Separately, Microsoft said it has committed to Sony that popular franchises it acquires from Activision Blizzard will remain available on PlayStation under Activision’s existing deal with Sony, and that it has offered to extend the deal on a «multiyear basis.» The existing deal with Sony runs until 2024, Smith said.

The commitments will take effect immediately on Microsoft’s Windows store, said Smith, while a smaller subset will apply initially to the Xbox store before expanding to include all of the 11 principles. All of the principles will also apply immediately upon the launch of a forthcoming app store Microsoft is developing, which execs dubbed a «universal store.»

«This store will enable people to connect across all devices, globally,» said Sarah Bond, a top Xbox executive.

Trying to get ahead of scrutiny

The historic merger comes as regulators worldwide are rethinking how to apply competition laws to the digital world. Just a few years ago, the Activision Blizzard deal would not have attracted much scrutiny, Smith said, who added that the acquisition will make Microsoft the third largest game publisher in the world after Tencent and Sony.

«Regulators don’t typically get all that concerned about a company becoming number three,» Smith said. «But we’re not in the world of 2018 or 2019, it’s 2022. And we recognize there will be more scrutiny of any large acquisition that is being made by a large tech company. So I think that it really behooves us to step forward quickly and proactively and be very transparent about how we will manage this business, with a clear eye toward the competition law issues and responsibilities that we have.»
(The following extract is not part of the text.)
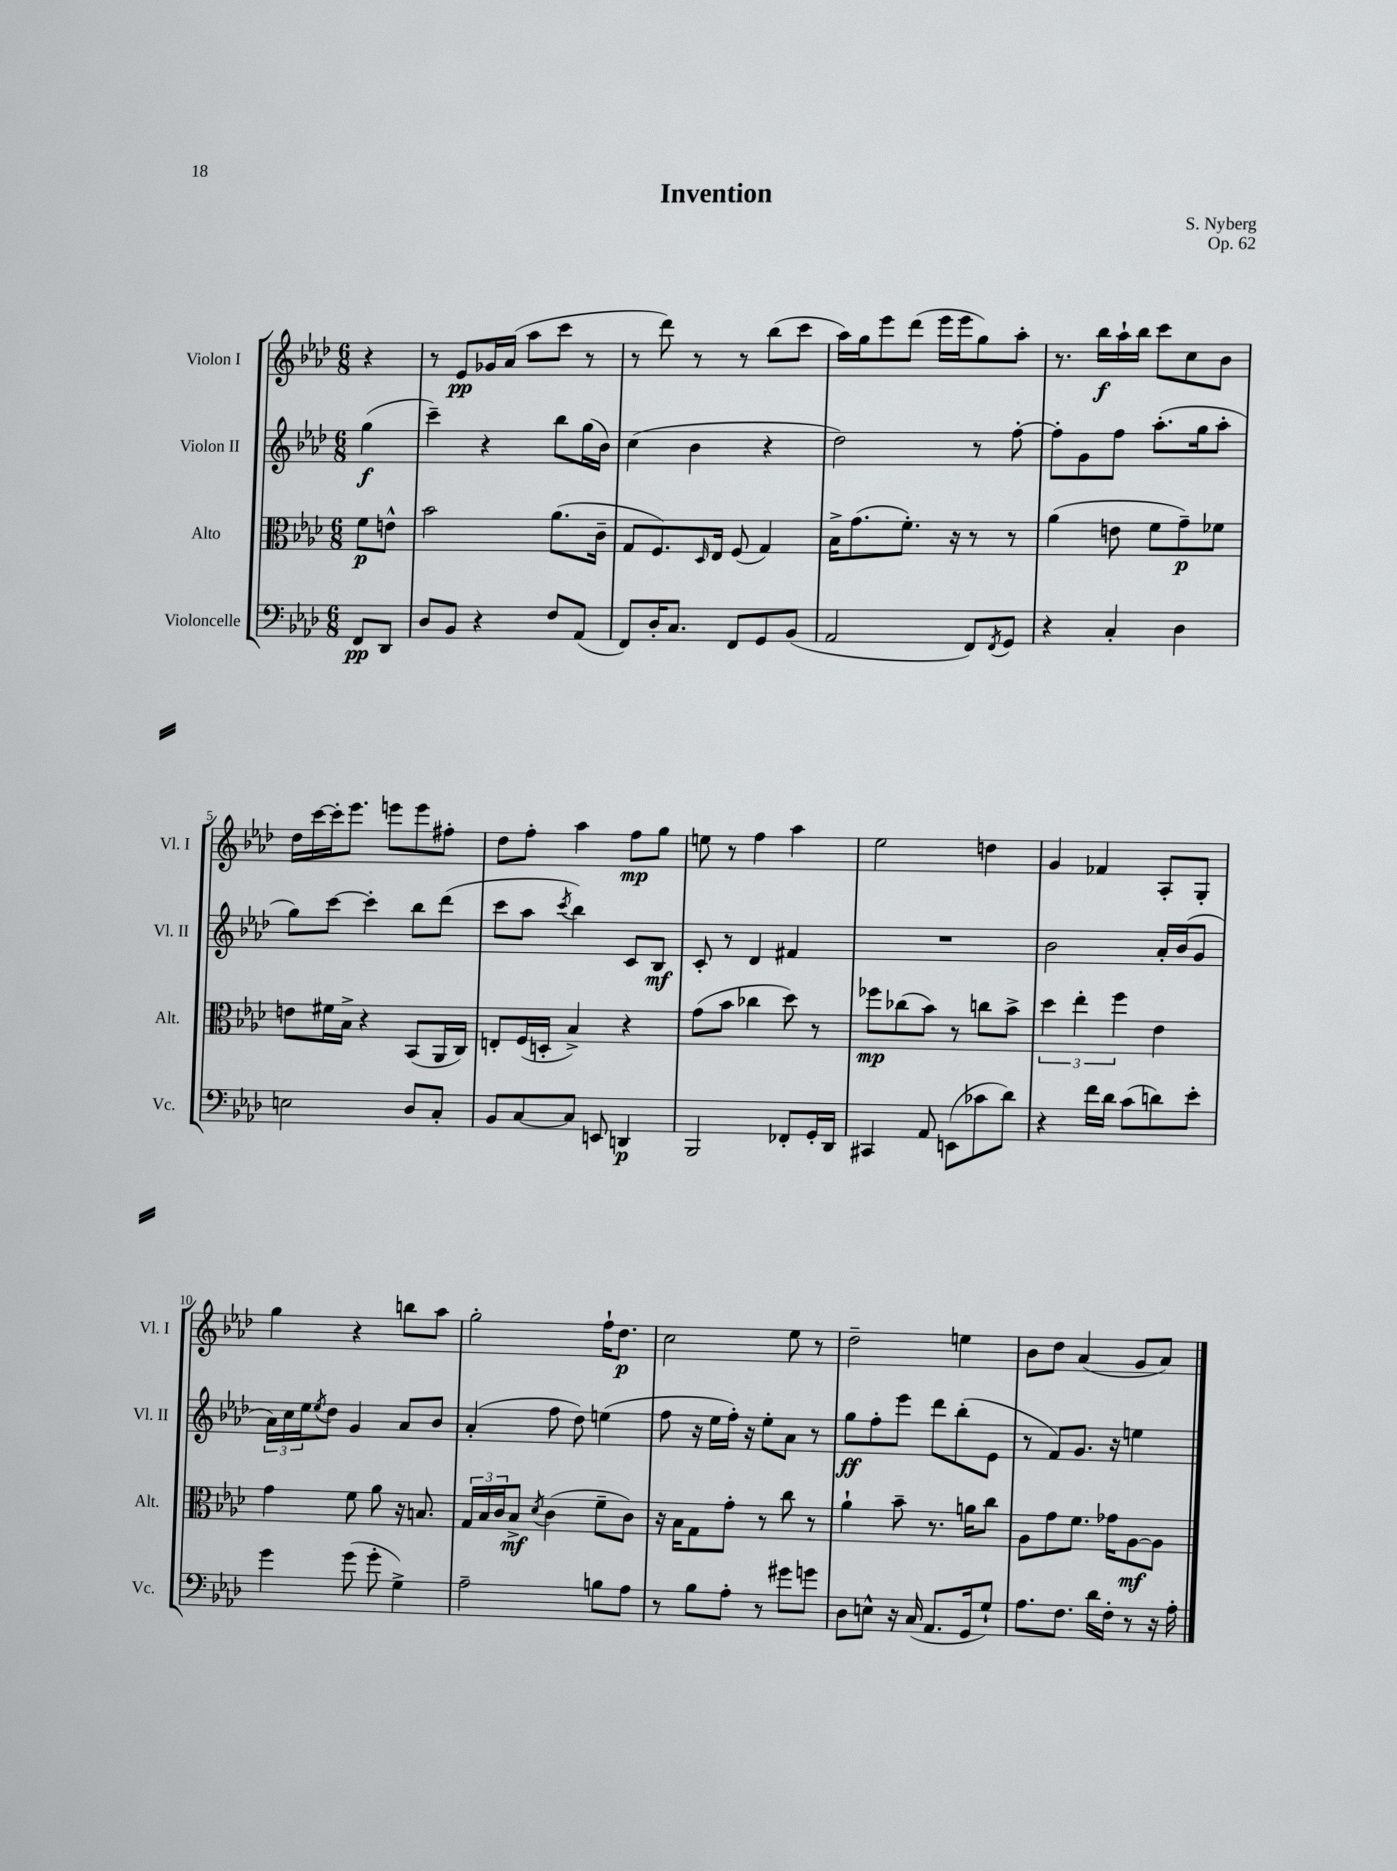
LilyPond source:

In addition to the deal’s impact on video game players and app stores, regulators could analyze the merger’s effect on competition in labor markets, Nadella acknowledged — an area where US regulators have shown increasing interest. That may prove particularly relevant in light of recent reports of sexual harassment and a toxic workplace at Activision Blizzard, a crisis that Nadella said Microsoft may look to address once Activision Blizzard follows through on its existing public commitments on the matter.
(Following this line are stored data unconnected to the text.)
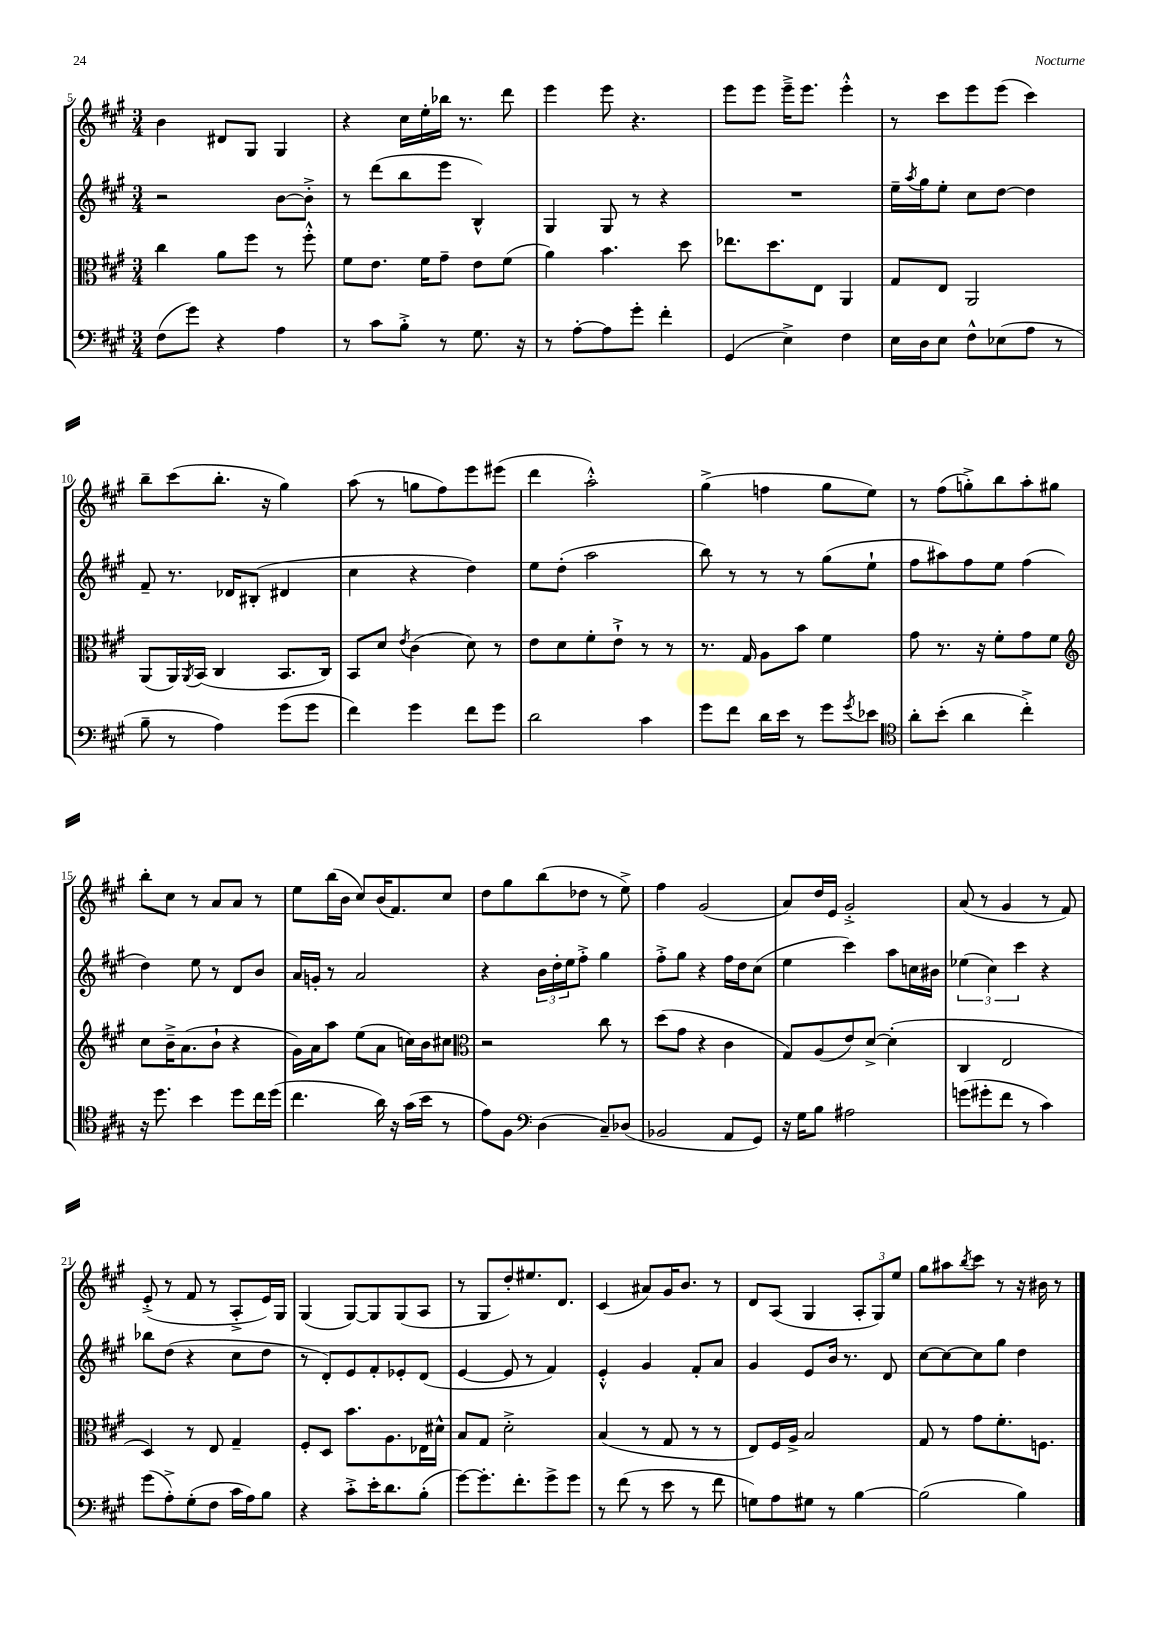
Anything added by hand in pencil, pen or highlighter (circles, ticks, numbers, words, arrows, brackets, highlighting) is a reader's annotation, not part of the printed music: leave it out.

**kern	**kern	**kern	**kern
*staff4	*staff3	*staff2	*staff1
*clefF4	*clefC3	*clefG2	*clefG2
*k[f#c#g#]	*k[f#c#g#]	*k[f#c#g#]	*k[f#c#g#]
*M3/4	*M3/4	*M3/4	*M3/4
(8F#\L	4cc#\	2r	4b\
8g#\J)	.	.	.
4r	8a\L	.	8d#/L
.	8ff#\J	.	8G#/J
4A\	8r	[8b\L	4G#/
.	8ff#'^^\	8b'^\]J	.
=	=	=	=
8r	8f#\L	8r	4r
8c#\L	8.e\J	(8ddd\L	.
8B'^\J	.	8bb\	16cc#\LL
.	16f#\LK	.	16ee'\
8r	8g#~\J	8eee\J	16bb-\JJ
.	.	.	8.r
8.G#\	8e\L	4B^^/)	.
.	(8f#\J	.	8ddd\
16r	.	.	.
=	=	=	=
8r	4a\)	4G#/	4eee\
[8A'\L	.	.	.
8A\]	4.b\	8G#/	8eee\
8g#'\J	.	8r	4.r
4f#'\	.	4r	.
.	8dd\	.	.
=	=	=	=
(4GG#/	8.ee-\L	2.r	8eee\L
.	.	.	8eee\J
.	8.dd\	.	.
4E^\)	.	.	16eee~^\LK
.	.	.	8.eee\J
.	8E\J	.	.
4F#\	4AA/	.	4eee'^^\
=	=	=	=
16E\LL	8G#/L	16ee~\LL	8r
.	.	8qaa/	.
16D\J	.	16gg#\J	.
8E\J	8E/J	8ee'\J	8ccc#\L
8F#^^\L	2AA/	8cc#\L	8eee\
(8E-\	.	[8dd\J	(8eee\J
8A\J	.	4dd\]	4ccc#\)
8r	.	.	.
=	=	=	=
8B~\	(8AA/L	8f#~/	8bb~\L
8r	16AA/L)	8.r	(8ccc#\
.	8qAA/	.	.
.	(16BB/JJ	.	.
4A\)	4C#/	.	8.bb'\J
.	.	16d-/LK	.
.	.	(8B#'/J	.
.	.	.	16r
(8g#\L	8.BB/L	4d#/	4gg#\)
8g#\J	.	.	.
.	16C#/Jk)	.	.
=	=	=	=
4f#\)	8BB/L	4cc#\	(8aa\
.	8d/J	.	8r
.	8qe/	.	.
4g#\	(4c#\	4r	8gg\L
.	.	.	8ff#\)
8f#\L	8d\)	4dd\)	8eee\
8g#\J	8r	.	(8eee#\J
=	=	=	=
2d\	8e\L	8ee\L	4ddd\
.	8d\	(8dd'\J	.
.	8f#'\	2aa\	2aa'^^\)
.	8e`^\J	.	.
4c#\	8r	.	.
.	8r	.	.
=	=	=	=
8g#\L	8.r	8bb\)	(4gg#^\
8f#\J	.	8r	.
.	16G#/	.	.
16d\LL	8A\L	8r	4ff\
16e\JJ	.	.	.
8r	8b\J	8r	.
8g#\L	4f#\	(8gg#\L	8gg#\L
8qg#/	.	.	.
8e-\J	.	8ee`\J	8ee\J)
=	=	=	=
*clefC4	*	*	*
8a'\L	8g#\	8ff#\L	8r
(8b'\J	8.r	8aa#\)	(8ff#\L
4a\	.	8ff#\	8gg'^\)
.	16r	.	.
.	8f#'\L	8ee\J	8bb\
4cc#'^\)	8g#\	(4ff#\	8aa'\
.	8f#\J	.	8gg#\J
=	=	=	=
*	*clefG2	*	*
16r	8cc#\L	4dd\)	8bb'\L
8.dd\	.	.	.
.	16b~^\K	.	8cc#\J
.	(8.a\	.	.
4b\	.	8ee\	8r
.	8b`\J	8r	8a/L
8dd\L	4r	8d/L	8a/J
16cc#\L	.	8b/J	8r
(16dd\JJ	.	.	.
=	=	=	=
4.cc#\	16g#\LL)	16a/LL	8ee\L
.	16a\J	16g'/JJ	.
.	8aa\J	8r	(16bb\L
.	.	.	16b\JJ
.	(8ee\L	2a/	8cc#/L)
16a\)	8a\J	.	(16b/K
16r	.	.	8.f#/)
(16g#\LL	16cc\LL)	.	.
16b\JJ	16b\J	.	.
8r	8cc#\J	.	8cc#/J
=	=	=	=
*	*clefC3	*	*
8e\L)	2r	4r	8dd\L
8F#\J	.	.	8gg#\
*clefF4	*	*	*
(4D\	.	24b\LL	(8bb\
.	.	24dd'\	.
.	.	24ee\J	.
.	.	8ff#'^\J	8dd-\J
8C#~/L)	8cc#\	4gg#\	8r
(8D-/J	8r	.	8ee^\)
=	=	=	=
2BB-/	(8dd\L	8ff#'^\L	4ff#\
.	8g#\J	8gg#\J	.
.	4r	4r	(2g#/
8AA/L	4c#\	16ff#\LL	.
.	.	16dd\J	.
8GG#/J)	.	(8cc#\J	.
=	=	=	=
16r	8G#/L)	4ee\	8a/L)
16G#\LK	.	.	.
8B\J	(8A/	.	16dd/L
.	.	.	16e/JJ
2A#\	8e/)	4ccc#\)	2g#'^/
.	[8d^/J	.	.
.	(4d'\]	8aa\L	.
.	.	16cc\L	.
.	.	16b#\JJ	.
=	=	=	=
(8g\L	4C#/	(6ee-\	(8a/
8g#'\	.	.	8r
.	.	6cc#\)	.
8f#\J	2E/	.	4g#/
.	.	6ccc#\	.
8r	.	.	.
4c#\)	.	4r	8r
.	.	.	8f#/)
=	=	=	=
(8g#\L	4D/)	8bb-\L	(8e'^/
8A'^\)	.	(8dd\J	8r
(8G#'\	8r	4r	8f#/
8F#\J	8E/	.	8r
16c#\LL	4G#~/	8cc#\L	8A'^/L
16A\J)	.	.	.
8B\J	.	8dd\J	16e/L)
.	.	.	16G#/JJ
=	=	=	=
4r	8F#'/L	8r	(4G#/
.	8D/J	8d'/L)	.
8c#'^\L	8.b\L	8e/	[8G#/L)
16e'\K	.	8f#'/	8G#/]
8.d\	8.A\	.	.
.	.	8e-'/	(8G#/
(8B'\J	16E-\L	(8d/J	8A/J
.	16d#^^\JJ	.	.
=	=	=	=
[8g#\L)	8B/L	[4e/	8r
8.g#'\]	8G#/J	.	8G#/L
.	2d'^\	8e/]	8dd'/)
8.f#'\	.	.	.
.	.	8r	8.ee#/
8g#^\	.	4f#/)	.
.	.	.	8.d/J
8g#\J	.	.	.
=	=	=	=
8r	(4B/	4e'^^/	(4c#/
(8f#\	.	.	.
8r	8r	4g#/	8a#/L)
8e\	8G#/	.	16g#/K
.	.	.	8.b/J
8r	8r	8f#'/L	.
8f#\	8r	8a/J	8r
=	=	=	=
8G\L)	8E/L)	4g#/	8d/L
8A\	16F#/L	.	(8A/J
.	16A^/JJ	.	.
8G#\J	2B/	8e/L	4G#/
8r	.	16b/Jk	.
.	.	8.r	.
[4B\	.	.	12A'/L
.	.	.	12G#/)
.	.	8d/	.
.	.	.	12ee/J
=	=	=	=
(2B\]	8G#/	[8cc#\L	8gg#\L
.	8r	8cc#\_	8aa#\
.	.	.	8qbb/
.	8g#\L	8cc#\]	8ccc#\J
.	8.f#'\	8gg#\J	8r
4B\)	.	4dd\	16r
.	8.F\J	.	16b#\
.	.	.	8r
==	==	==	==
*-	*-	*-	*-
Nadella argued the merger is pro-competitive from a labor perspective because Microsoft «is a preferred employer» among people who work in games.

«So if you even want to take a much broader view and say, ‘What does it do to people who are employed in the gaming industry?'» he said, «I think Microsoft’s acquisition of Activision Blizzard, and our commitment to people who work in the gaming industry, is another element that will serve us well as we go through the review process everywhere in the world.»

Last week, Microsoft filed formal paperwork with the Federal Trade Commission to kickstart the merger review process, and has delivered an initial briefing to FTC staff, Smith said.

Wednesday’s commitments will be implemented regardless of whether the Activision Blizzard deal closes or whether governments worldwide succeed in passing app store legislation, said Smith.

«This will be the right thing for gamers and our employees, and it is a clear message to regulators we’re leaning in and adapting to the kinds of issues they want to address,» Smith said.